Right now, Washington is roiled by two budget conflicts of vastly different scale. The first is the ongoing fallout from revelations that the General Services Administration has spent lavishly on perks for its employees, including a conference in Las Vegas that cost taxpayers $823,000. The scrutiny of travel by federal employees this episode inspired has turned a small spotlight on Defense Secretary Leon Panetta's frequent trips home to California, which have cost the Pentagon $860,000 in the last year. (The defense secretary is not allowed to fly commercial.)

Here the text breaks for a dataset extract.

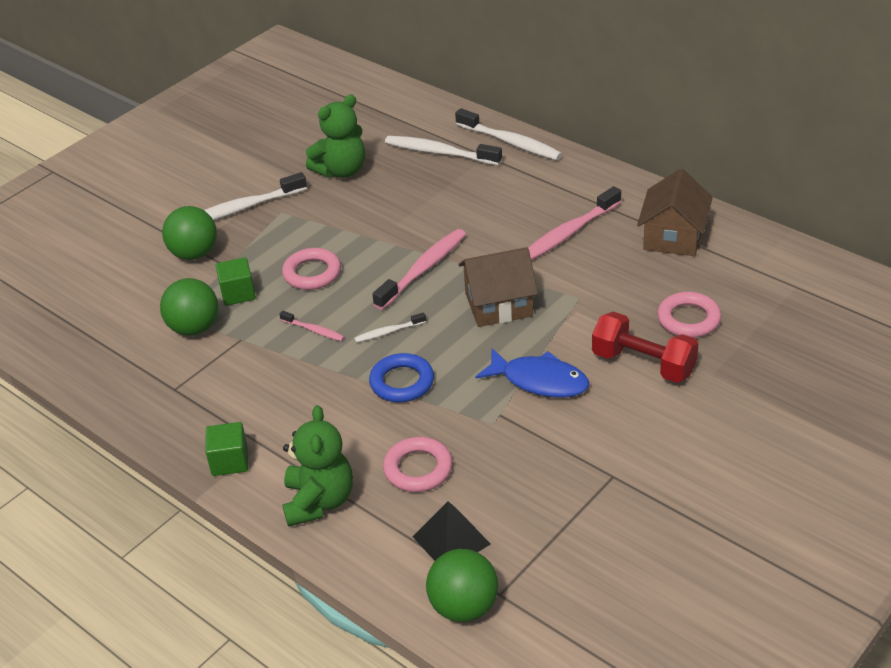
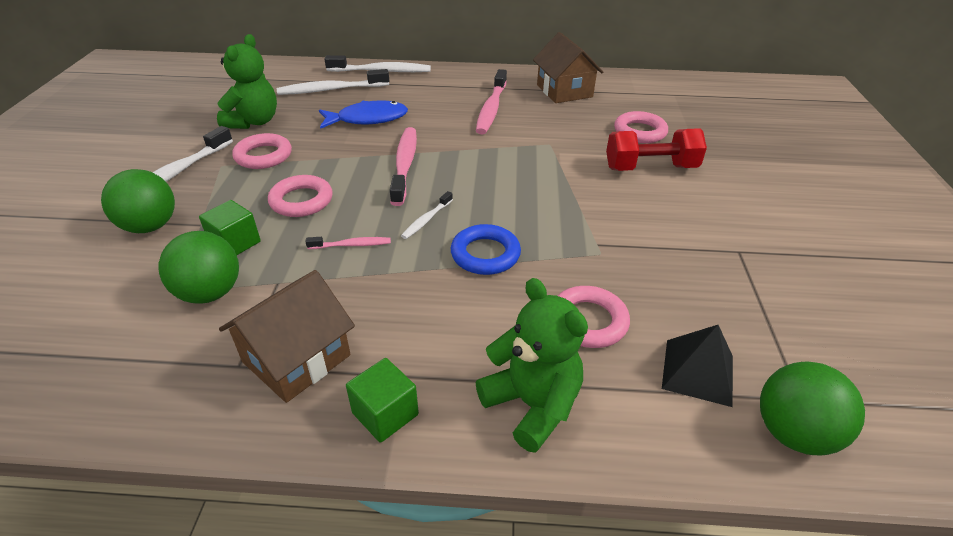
camera: 40 degrees left, 0 degrees up
(320, 214) = (263, 156): none -> pink ring
(498, 305) = (496, 168): brown house -> brown house (296, 358)
(539, 381) = (595, 207): blue fish -> blue fish (368, 119)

The second budget conflict is the fight over President Obama's proposed surtax on rich Americans, known as the "Buffett Rule," which the Senate rejected Monday. The proposal, which would ensure that millionaires pay a marginal tax rate of at least 30 percent, is estimated to raise $46.7 billion over 10 years, according to a government agency that keeps score on these things.
Any discussion of federal budgets is doomed to the obfuscation of scale: We can vaguely imagine what we'd do on an $800,000 trip to Vegas. It's harder to fathom what we could do with $1 billion, especially on the scale of huge governmental deficits and debts. To help paint that picture, the opponents of the Buffett Rule were quick to point out how the new revenues would be less than 1 percent of the projected debt under Obama's 2013 budget proposal.

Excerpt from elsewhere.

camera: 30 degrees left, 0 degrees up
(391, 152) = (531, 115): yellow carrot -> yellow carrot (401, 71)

To put this all in perspective, here is a simple infographic. On top, you see the travel costs of the GSA's Vegas conference and Panetta's California trips compared to the estimated revenue from the Buffett rule for fiscal year 2012--$1.1 billion. Below, on a scale one thousand times larger, you see that same $1.1 to the total Pentagon budget--$645.7 billion--and the anticipated federal deficit for 2012 under Obama's budget--$1.25 trillion. In other words, the biggest square on the top is equal to the smallest square on the bottom.
We wanted to graph them together, but when you compare the GSA trip to the deficit, the conference ends up being smaller than one pixel.